Come una moneta che lanciamo in aria, la negazione ha due facce, due scuole di pensiero con relativi adepti. Quelli che si negano sempre, e il loro “NO” è più no di quello degli altri: più deciso, tranciante, definitivo, spesso totalmente immotivato, ripetuto in un loop automatico che è un pessimo segno di ritiro dalla realtà, spesso di egocentrismo o scarso interesse alla vita. Scappare, consiglierebbe la vostra terapeuta di fiducia, scappare veloce.
 
Poi ci sono quelli che non lo dicono mai, e il mondo li vampirizza: toglie loro le energie vitali, utilizza la loro disponibilità e l’obbedienza verso la famiglia, gli amori, gli amici, il lavoro (esattamente in questo ordine di vampirismo) senza scrupoli e spesso senza accorgersene.

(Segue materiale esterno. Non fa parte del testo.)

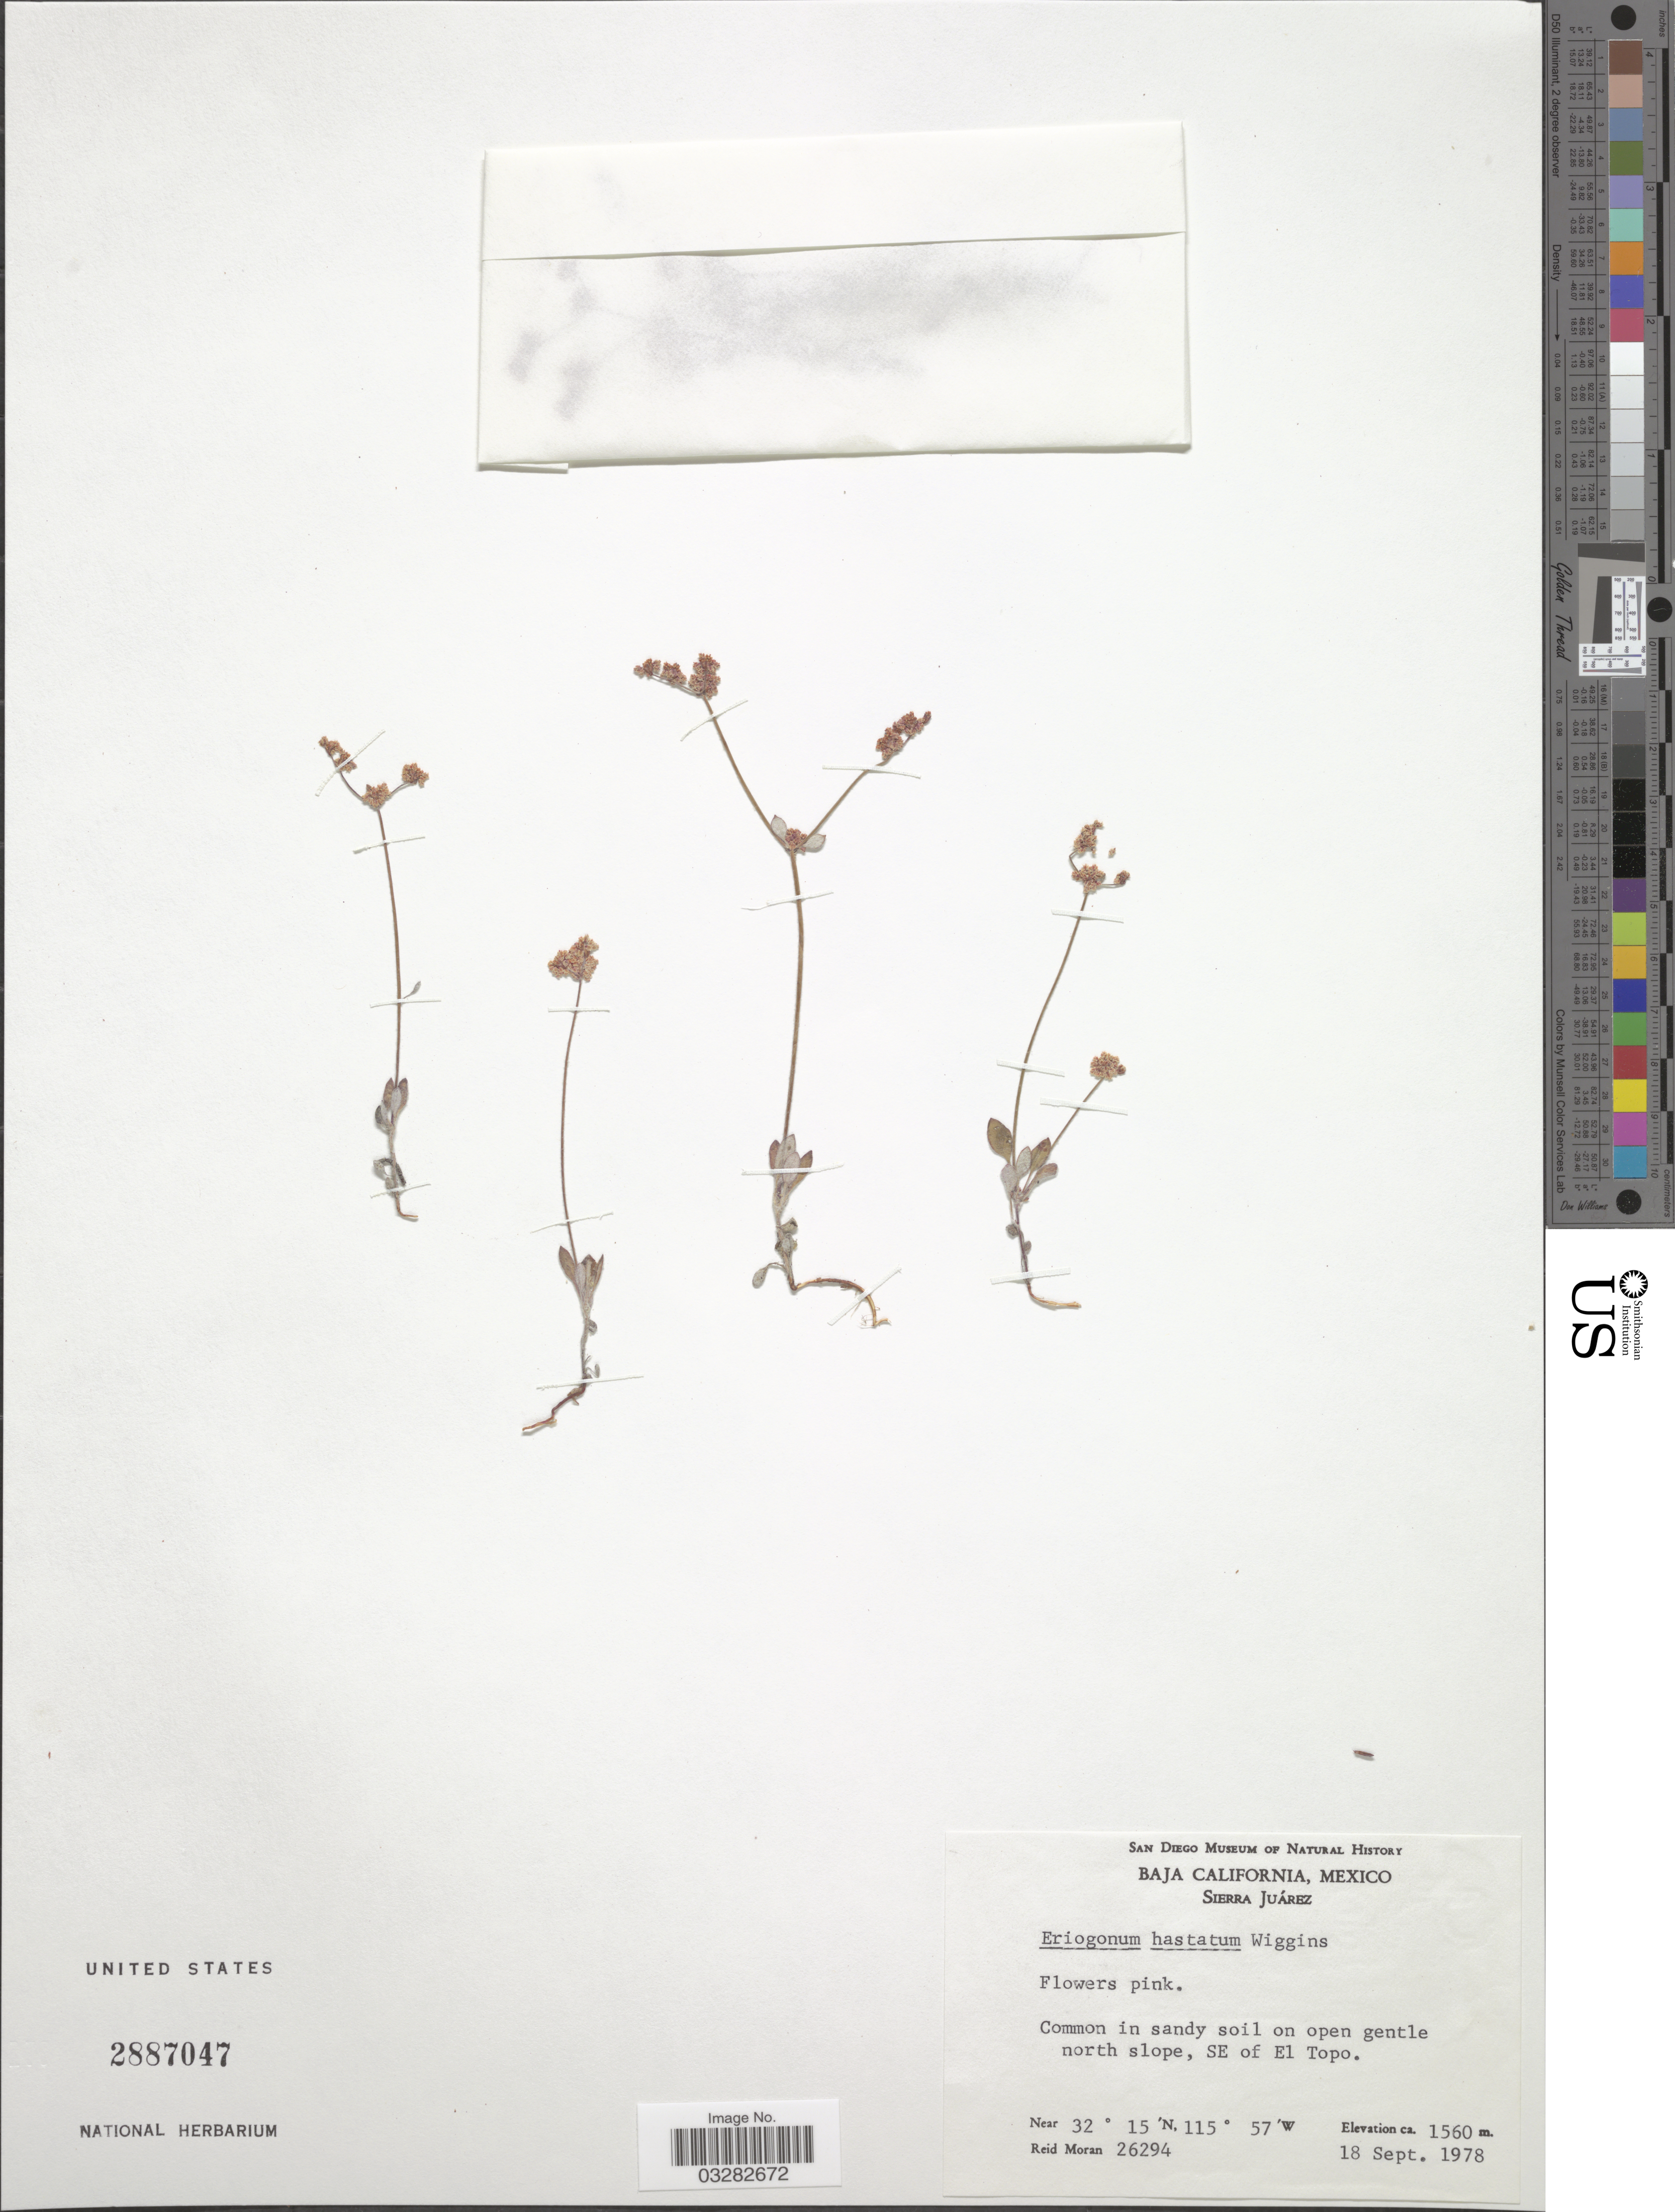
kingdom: Plantae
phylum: Tracheophyta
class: Magnoliopsida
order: Caryophyllales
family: Polygonaceae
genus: Eriogonum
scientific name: Eriogonum hastatum Wiggins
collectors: R. Moran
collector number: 26294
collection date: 1978-09-18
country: Mexico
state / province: Baja California Norte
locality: Sierra Juárez. Common in sandy soil on open gentle north slope, SE of El Topo.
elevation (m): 1560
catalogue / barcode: US 2887047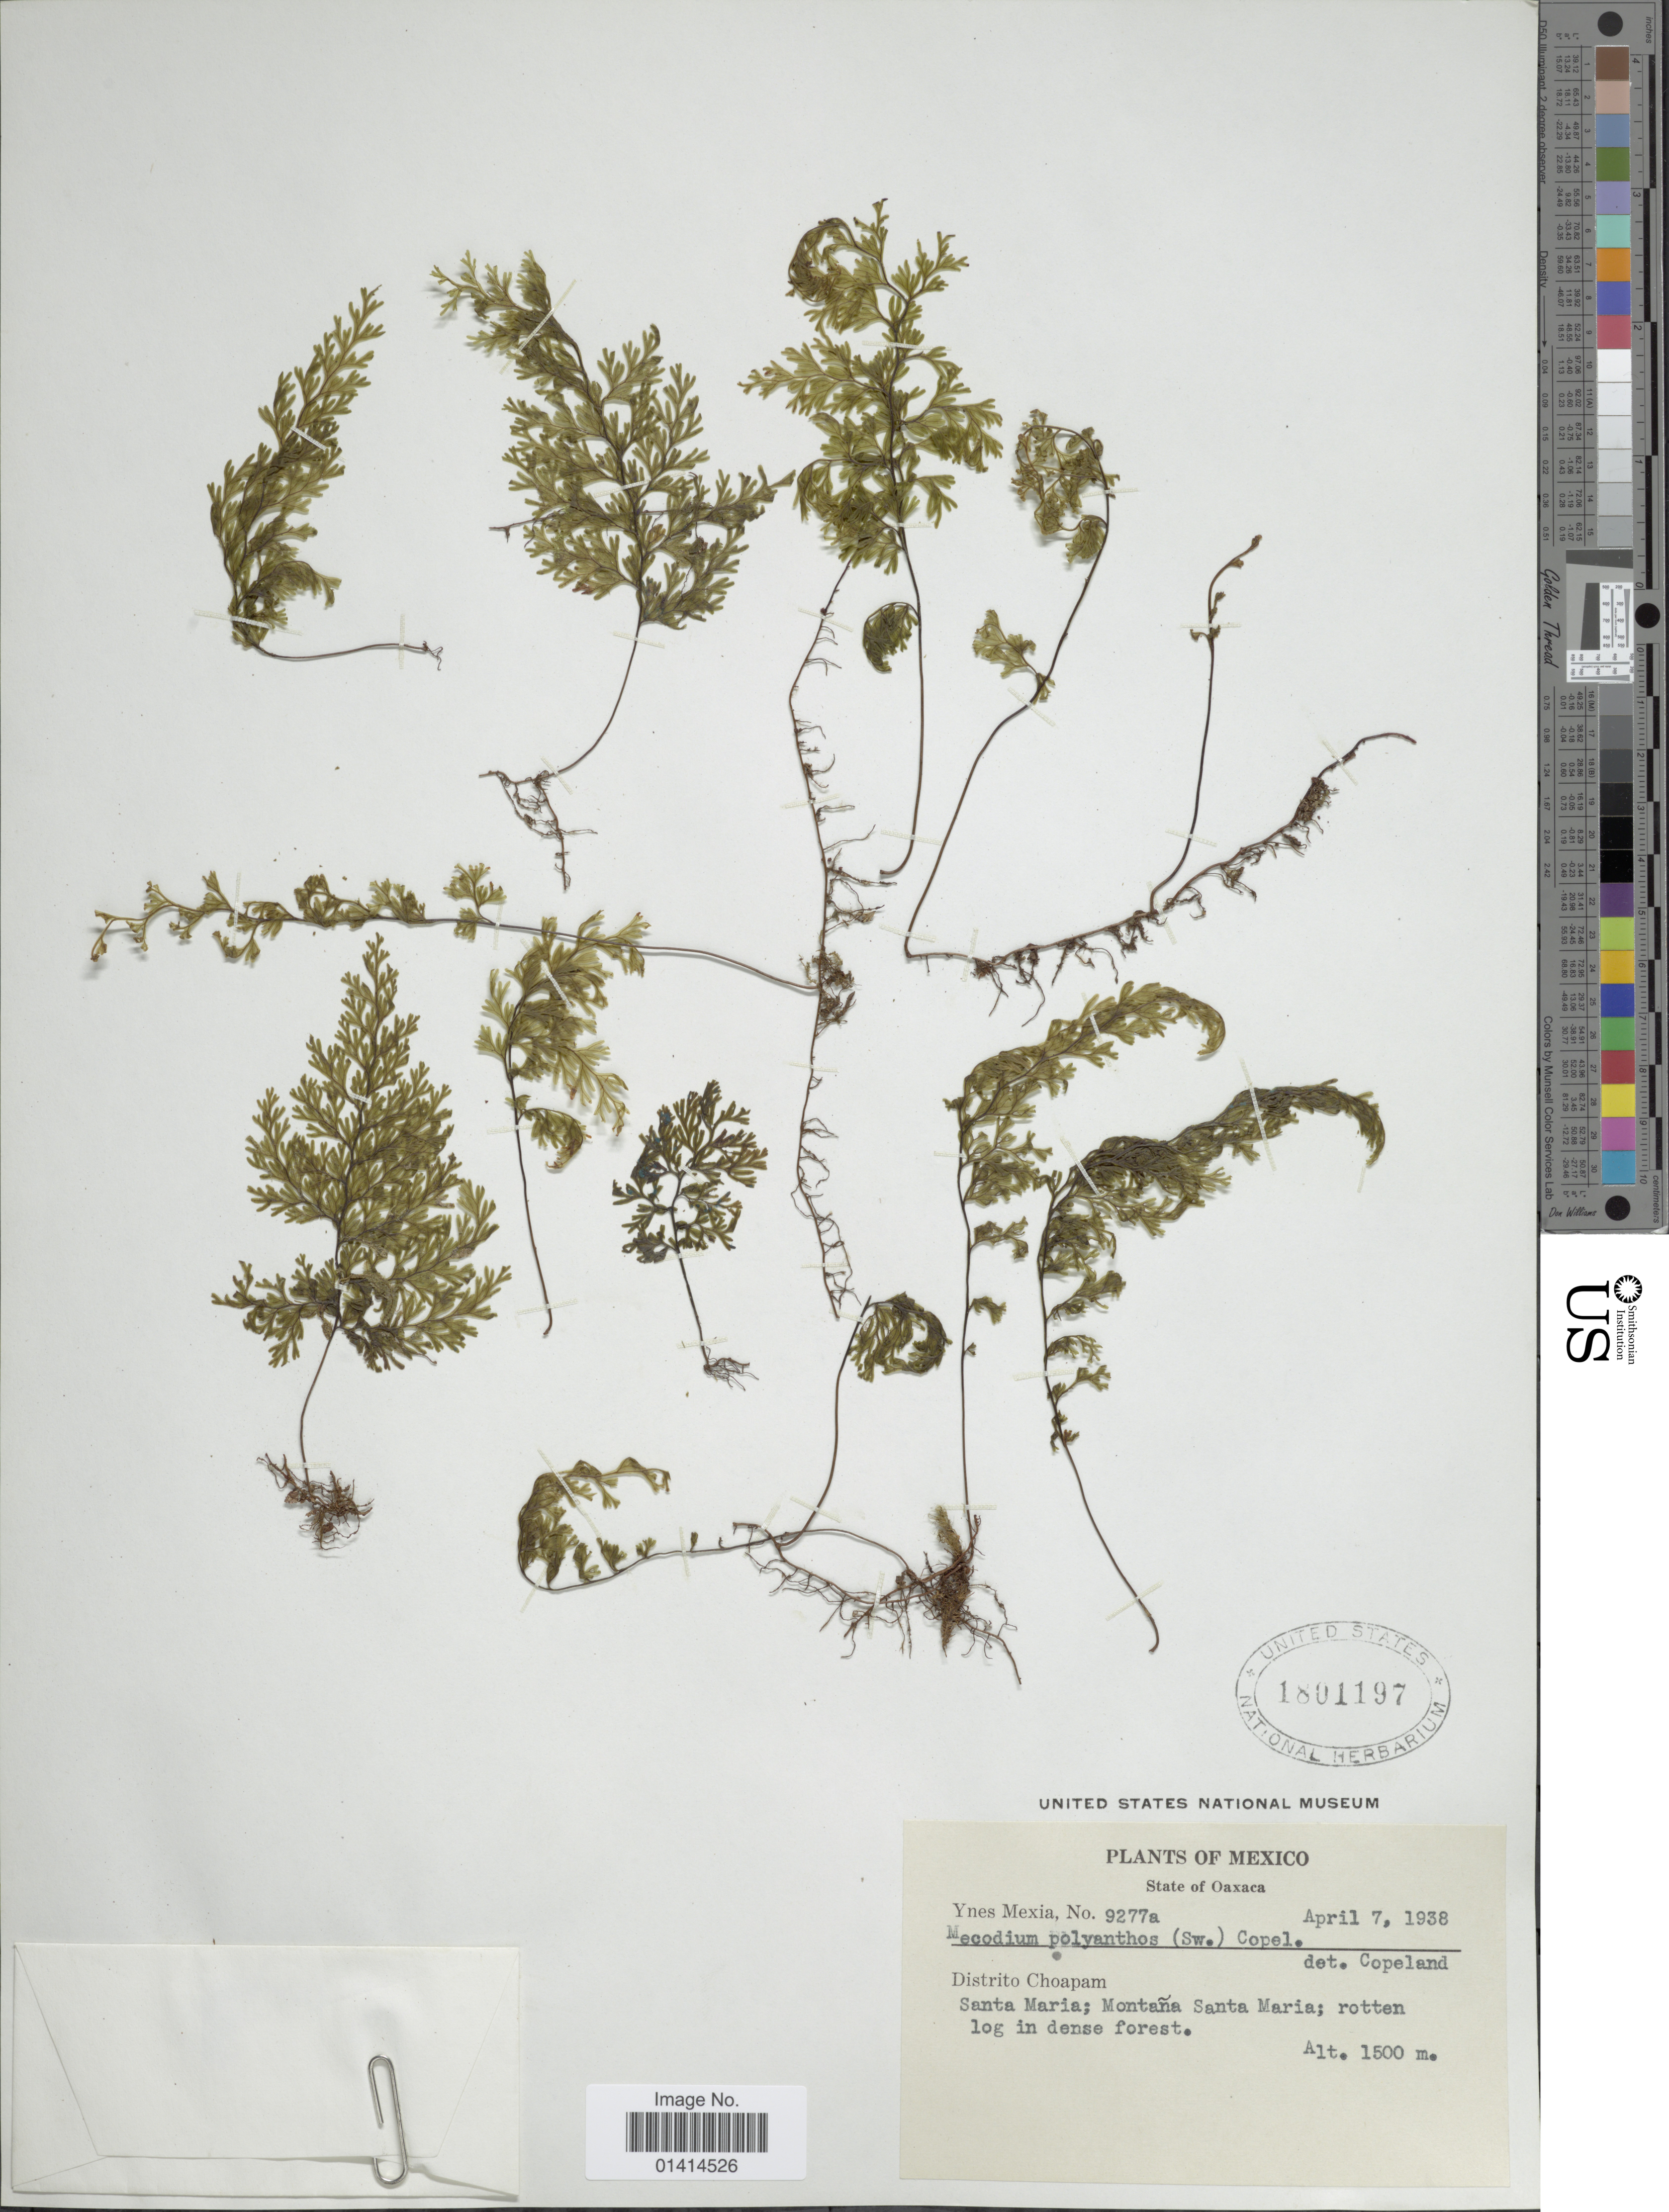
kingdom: Plantae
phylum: Tracheophyta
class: Polypodiopsida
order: Hymenophyllales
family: Hymenophyllaceae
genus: Hymenophyllum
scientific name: Hymenophyllum polyanthos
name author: (Sw.) Sw.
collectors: Y. Mexia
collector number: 9277a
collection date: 1938-04-07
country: Mexico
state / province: Oaxaca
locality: Distrito Choapam Santa Maria; Montaña Santa maria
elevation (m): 1500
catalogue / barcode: US 1801197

Dire “no”, in questo caso, è una liberazione senza eguali. Appena l’hai detto, la giornata è più chiara, la luce più forte, un impertinente buonumore si fa strada dentro, e spesso ci accorgiamo perfino di fischiettare.
 
Più amiamo e più è necessario dirlo, disobbedire a chi ci vuole, in perfetta buona fede e amore, uguali a prima, all’immagine quieta e standard appesa in conc’e lettu (NdR: sopra il letto), mentre i granelli di sabbia nel nostro ingranaggio cominciano a essere troppi, e a farlo inceppare. Il “no” è un efficace selezionatore del personale, perché chi non lo sopporta proprio ritira la candidatura a entrare nella nostra vita, e chi già c’è si abitua presto: sono le nuove leggi del mercato, bellezza!
 
Anche nel lavoro– che è sentimento, identità, interezza- in questi tempi di precarietà e di scelte altrui sulle nostre vite, il “no” diventa arma di libertà, due lettere che cambiano il corso della giornata e spesso anche della vita. Dire no a quello che sappiamo essere sbagliato o insufficiente per noi, tirare dritto nonostante i volti stupiti di chi non abbiamo abituato a sentirselo dire.
 
La disubbidienza, questa amica preziosa, è uno stato interiore prima che manifesto, una riserva energetica, il buen retiro dell’anima e la consapevolezza di farcela comunque, anche se ci vorrà molta molta fatica. 
Ma la libertà e l’interezza non sono gratis, ne paghiamo il prezzo. E anche se non ci sono saldi in questo territorio, sono comunque due accessori che stanno bene con tutto, in tutte le stagioni.